◆ PROVIDED DATA:
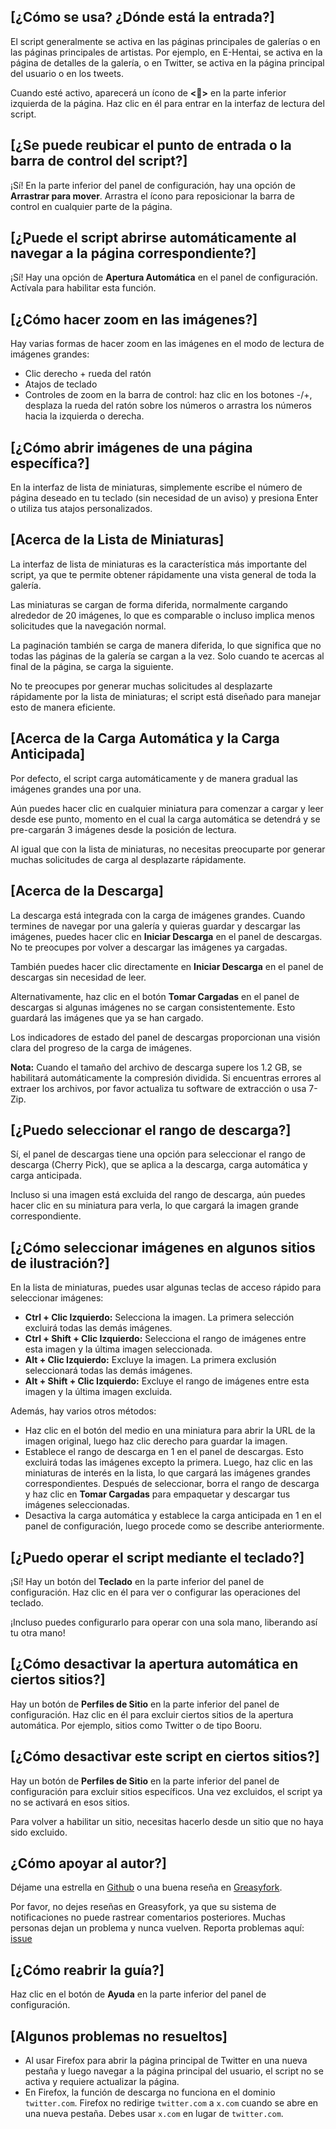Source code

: ## [¿Cómo se usa? ¿Dónde está la entrada?]

El script generalmente se activa en las páginas principales de galerías o en las páginas principales de artistas. Por ejemplo, en E-Hentai, se activa en la página de detalles de la galería, o en Twitter, se activa en la página principal del usuario o en los tweets.

Cuando esté activo, aparecerá un ícono de **<🎑>** en la parte inferior izquierda de la página. Haz clic en él para entrar en la interfaz de lectura del script.

## [¿Se puede reubicar el punto de entrada o la barra de control del script?]

¡Sí! En la parte inferior del panel de configuración, hay una opción de **Arrastrar para mover**. Arrastra el ícono para reposicionar la barra de control en cualquier parte de la página.

## [¿Puede el script abrirse automáticamente al navegar a la página correspondiente?]

¡Sí! Hay una opción de **Apertura Automática** en el panel de configuración. Actívala para habilitar esta función.

## [¿Cómo hacer zoom en las imágenes?]

Hay varias formas de hacer zoom en las imágenes en el modo de lectura de imágenes grandes:

- Clic derecho + rueda del ratón
- Atajos de teclado
- Controles de zoom en la barra de control: haz clic en los botones -/+, desplaza la rueda del ratón sobre los números o arrastra los números hacia la izquierda o derecha.

## [¿Cómo abrir imágenes de una página específica?]

En la interfaz de lista de miniaturas, simplemente escribe el número de página deseado en tu teclado (sin necesidad de un aviso) y presiona Enter o utiliza tus atajos personalizados.

## [Acerca de la Lista de Miniaturas]

La interfaz de lista de miniaturas es la característica más importante del script, ya que te permite obtener rápidamente una vista general de toda la galería.

Las miniaturas se cargan de forma diferida, normalmente cargando alrededor de 20 imágenes, lo que es comparable o incluso implica menos solicitudes que la navegación normal.

La paginación también se carga de manera diferida, lo que significa que no todas las páginas de la galería se cargan a la vez. Solo cuando te acercas al final de la página, se carga la siguiente.

No te preocupes por generar muchas solicitudes al desplazarte rápidamente por la lista de miniaturas; el script está diseñado para manejar esto de manera eficiente.

## [Acerca de la Carga Automática y la Carga Anticipada]

Por defecto, el script carga automáticamente y de manera gradual las imágenes grandes una por una.

Aún puedes hacer clic en cualquier miniatura para comenzar a cargar y leer desde ese punto, momento en el cual la carga automática se detendrá y se pre-cargarán 3 imágenes desde la posición de lectura.

Al igual que con la lista de miniaturas, no necesitas preocuparte por generar muchas solicitudes de carga al desplazarte rápidamente.

## [Acerca de la Descarga]

La descarga está integrada con la carga de imágenes grandes. Cuando termines de navegar por una galería y quieras guardar y descargar las imágenes, puedes hacer clic en **Iniciar Descarga** en el panel de descargas. No te preocupes por volver a descargar las imágenes ya cargadas.

También puedes hacer clic directamente en **Iniciar Descarga** en el panel de descargas sin necesidad de leer.

Alternativamente, haz clic en el botón **Tomar Cargadas** en el panel de descargas si algunas imágenes no se cargan consistentemente. Esto guardará las imágenes que ya se han cargado.

Los indicadores de estado del panel de descargas proporcionan una visión clara del progreso de la carga de imágenes.

**Nota:** Cuando el tamaño del archivo de descarga supere los 1.2 GB, se habilitará automáticamente la compresión dividida. Si encuentras errores al extraer los archivos, por favor actualiza tu software de extracción o usa 7-Zip.

## [¿Puedo seleccionar el rango de descarga?]

Sí, el panel de descargas tiene una opción para seleccionar el rango de descarga (Cherry Pick), que se aplica a la descarga, carga automática y carga anticipada.

Incluso si una imagen está excluida del rango de descarga, aún puedes hacer clic en su miniatura para verla, lo que cargará la imagen grande correspondiente.

## [¿Cómo seleccionar imágenes en algunos sitios de ilustración?]

En la lista de miniaturas, puedes usar algunas teclas de acceso rápido para seleccionar imágenes:

- **Ctrl + Clic Izquierdo:** Selecciona la imagen. La primera selección excluirá todas las demás imágenes.
- **Ctrl + Shift + Clic Izquierdo:** Selecciona el rango de imágenes entre esta imagen y la última imagen seleccionada.
- **Alt + Clic Izquierdo:** Excluye la imagen. La primera exclusión seleccionará todas las demás imágenes.
- **Alt + Shift + Clic Izquierdo:** Excluye el rango de imágenes entre esta imagen y la última imagen excluida.

Además, hay varios otros métodos:

- Haz clic en el botón del medio en una miniatura para abrir la URL de la imagen original, luego haz clic derecho para guardar la imagen.
- Establece el rango de descarga en 1 en el panel de descargas. Esto excluirá todas las imágenes excepto la primera. Luego, haz clic en las miniaturas de interés en la lista, lo que cargará las imágenes grandes correspondientes. Después de seleccionar, borra el rango de descarga y haz clic en **Tomar Cargadas** para empaquetar y descargar tus imágenes seleccionadas.
- Desactiva la carga automática y establece la carga anticipada en 1 en el panel de configuración, luego procede como se describe anteriormente.

## [¿Puedo operar el script mediante el teclado?]

¡Sí! Hay un botón del **Teclado** en la parte inferior del panel de configuración. Haz clic en él para ver o configurar las operaciones del teclado.

¡Incluso puedes configurarlo para operar con una sola mano, liberando así tu otra mano!

## [¿Cómo desactivar la apertura automática en ciertos sitios?]

Hay un botón de **Perfiles de Sitio** en la parte inferior del panel de configuración. Haz clic en él para excluir ciertos sitios de la apertura automática. Por ejemplo, sitios como Twitter o de tipo Booru.

## [¿Cómo desactivar este script en ciertos sitios?]

Hay un botón de **Perfiles de Sitio** en la parte inferior del panel de configuración para excluir sitios específicos. Una vez excluidos, el script ya no se activará en esos sitios.

Para volver a habilitar un sitio, necesitas hacerlo desde un sitio que no haya sido excluido.

## ¿Cómo apoyar al autor?]

Déjame una estrella en [Github](https://github.com/MapoMagpie/eh-view-enhance) o una buena reseña en [Greasyfork](https://greasyfork.org/scripts/397848-e-hentai-view-enhance).

Por favor, no dejes reseñas en Greasyfork, ya que su sistema de notificaciones no puede rastrear comentarios posteriores. Muchas personas dejan un problema y nunca vuelven.
Reporta problemas aquí: [issue](https://github.com/MapoMagpie/eh-view-enhance/issues)

## [¿Cómo reabrir la guía?]

Haz clic en el botón de **Ayuda** en la parte inferior del panel de configuración.

## [Algunos problemas no resueltos]

- Al usar Firefox para abrir la página principal de Twitter en una nueva pestaña y luego navegar a la página principal del usuario, el script no se activa y requiere actualizar la página.
- En Firefox, la función de descarga no funciona en el dominio `twitter.com`. Firefox no redirige `twitter.com` a `x.com` cuando se abre en una nueva pestaña. Debes usar `x.com` en lugar de `twitter.com`.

◆ TASK STATEMENT: In your copy, exclude the pictures and repeat each entry above exactly.

◆ RESPONSE AREA:
Source code

: ## [¿Cómo se usa? ¿Dónde está la entrada?]

El script generalmente se activa en las páginas principales de galerías o en las páginas principales de artistas. Por ejemplo, en E-Hentai, se activa en la página de detalles de la galería, o en Twitter, se activa en la página principal del usuario o en los tweets.

Cuando esté activo, aparecerá un ícono de **<🎑>** en la parte inferior izquierda de la página. Haz clic en él para entrar en la interfaz de lectura del script.

## [¿Se puede reubicar el punto de entrada o la barra de control del script?]

¡Sí! En la parte inferior del panel de configuración, hay una opción de **Arrastrar para mover**. Arrastra el ícono para reposicionar la barra de control en cualquier parte de la página.

## [¿Puede el script abrirse automáticamente al navegar a la página correspondiente?]

¡Sí! Hay una opción de **Apertura Automática** en el panel de configuración. Actívala para habilitar esta función.

## [¿Cómo hacer zoom en las imágenes?]

Hay varias formas de hacer zoom en las imágenes en el modo de lectura de imágenes grandes:

- Clic derecho + rueda del ratón
- Atajos de teclado
- Controles de zoom en la barra de control: haz clic en los botones -/+, desplaza la rueda del ratón sobre los números o arrastra los números hacia la izquierda o derecha.

## [¿Cómo abrir imágenes de una página específica?]

En la interfaz de lista de miniaturas, simplemente escribe el número de página deseado en tu teclado (sin necesidad de un aviso) y presiona Enter o utiliza tus atajos personalizados.

## [Acerca de la Lista de Miniaturas]

La interfaz de lista de miniaturas es la característica más importante del script, ya que te permite obtener rápidamente una vista general de toda la galería.

Las miniaturas se cargan de forma diferida, normalmente cargando alrededor de 20 imágenes, lo que es comparable o incluso implica menos solicitudes que la navegación normal.

La paginación también se carga de manera diferida, lo que significa que no todas las páginas de la galería se cargan a la vez. Solo cuando te acercas al final de la página, se carga la siguiente.

No te preocupes por generar muchas solicitudes al desplazarte rápidamente por la lista de miniaturas; el script está diseñado para manejar esto de manera eficiente.

## [Acerca de la Carga Automática y la Carga Anticipada]

Por defecto, el script carga automáticamente y de manera gradual las imágenes grandes una por una.

Aún puedes hacer clic en cualquier miniatura para comenzar a cargar y leer desde ese punto, momento en el cual la carga automática se detendrá y se pre-cargarán 3 imágenes desde la posición de lectura.

Al igual que con la lista de miniaturas, no necesitas preocuparte por generar muchas solicitudes de carga al desplazarte rápidamente.

## [Acerca de la Descarga]

La descarga está integrada con la carga de imágenes grandes. Cuando termines de navegar por una galería y quieras guardar y descargar las imágenes, puedes hacer clic en **Iniciar Descarga** en el panel de descargas. No te preocupes por volver a descargar las imágenes ya cargadas.

También puedes hacer clic directamente en **Iniciar Descarga** en el panel de descargas sin necesidad de leer.

Alternativamente, haz clic en el botón **Tomar Cargadas** en el panel de descargas si algunas imágenes no se cargan consistentemente. Esto guardará las imágenes que ya se han cargado.

Los indicadores de estado del panel de descargas proporcionan una visión clara del progreso de la carga de imágenes.

**Nota:** Cuando el tamaño del archivo de descarga supere los 1.2 GB, se habilitará automáticamente la compresión dividida. Si encuentras errores al extraer los archivos, por favor actualiza tu software de extracción o usa 7-Zip.

## [¿Puedo seleccionar el rango de descarga?]

Sí, el panel de descargas tiene una opción para seleccionar el rango de descarga (Cherry Pick), que se aplica a la descarga, carga automática y carga anticipada.

Incluso si una imagen está excluida del rango de descarga, aún puedes hacer clic en su miniatura para verla, lo que cargará la imagen grande correspondiente.

## [¿Cómo seleccionar imágenes en algunos sitios de ilustración?]

En la lista de miniaturas, puedes usar algunas teclas de acceso rápido para seleccionar imágenes:

- **Ctrl + Clic Izquierdo:** Selecciona la imagen. La primera selección excluirá todas las demás imágenes.
- **Ctrl + Shift + Clic Izquierdo:** Selecciona el rango de imágenes entre esta imagen y la última imagen seleccionada.
- **Alt + Clic Izquierdo:** Excluye la imagen. La primera exclusión seleccionará todas las demás imágenes.
- **Alt + Shift + Clic Izquierdo:** Excluye el rango de imágenes entre esta imagen y la última imagen excluida.

Además, hay varios otros métodos:

- Haz clic en el botón del medio en una miniatura para abrir la URL de la imagen original, luego haz clic derecho para guardar la imagen.
- Establece el rango de descarga en 1 en el panel de descargas. Esto excluirá todas las imágenes excepto la primera. Luego, haz clic en las miniaturas de interés en la lista, lo que cargará las imágenes grandes correspondientes. Después de seleccionar, borra el rango de descarga y haz clic en **Tomar Cargadas** para empaquetar y descargar tus imágenes seleccionadas.
- Desactiva la carga automática y establece la carga anticipada en 1 en el panel de configuración, luego procede como se describe anteriormente.

## [¿Puedo operar el script mediante el teclado?]

¡Sí! Hay un botón del **Teclado** en la parte inferior del panel de configuración. Haz clic en él para ver o configurar las operaciones del teclado.

¡Incluso puedes configurarlo para operar con una sola mano, liberando así tu otra mano!

## [¿Cómo desactivar la apertura automática en ciertos sitios?]

Hay un botón de **Perfiles de Sitio** en la parte inferior del panel de configuración. Haz clic en él para excluir ciertos sitios de la apertura automática. Por ejemplo, sitios como Twitter o de tipo Booru.

## [¿Cómo desactivar este script en ciertos sitios?]

Hay un botón de **Perfiles de Sitio** en la parte inferior del panel de configuración para excluir sitios específicos. Una vez excluidos, el script ya no se activará en esos sitios.

Para volver a habilitar un sitio, necesitas hacerlo desde un sitio que no haya sido excluido.

## ¿Cómo apoyar al autor?]

Déjame una estrella en [Github](https://github.com/MapoMagpie/eh-view-enhance) o una buena reseña en [Greasyfork](https://greasyfork.org/scripts/397848-e-hentai-view-enhance).

Por favor, no dejes reseñas en Greasyfork, ya que su sistema de notificaciones no puede rastrear comentarios posteriores. Muchas personas dejan un problema y nunca vuelven.
Reporta problemas aquí: [issue](https://github.com/MapoMagpie/eh-view-enhance/issues)

## [¿Cómo reabrir la guía?]

Haz clic en el botón de **Ayuda** en la parte inferior del panel de configuración.

## [Algunos problemas no resueltos]

- Al usar Firefox para abrir la página principal de Twitter en una nueva pestaña y luego navegar a la página principal del usuario, el script no se activa y requiere actualizar la página.
- En Firefox, la función de descarga no funciona en el dominio `twitter.com`. Firefox no redirige `twitter.com` a `x.com` cuando se abre en una nueva pestaña. Debes usar `x.com` en lugar de `twitter.com`.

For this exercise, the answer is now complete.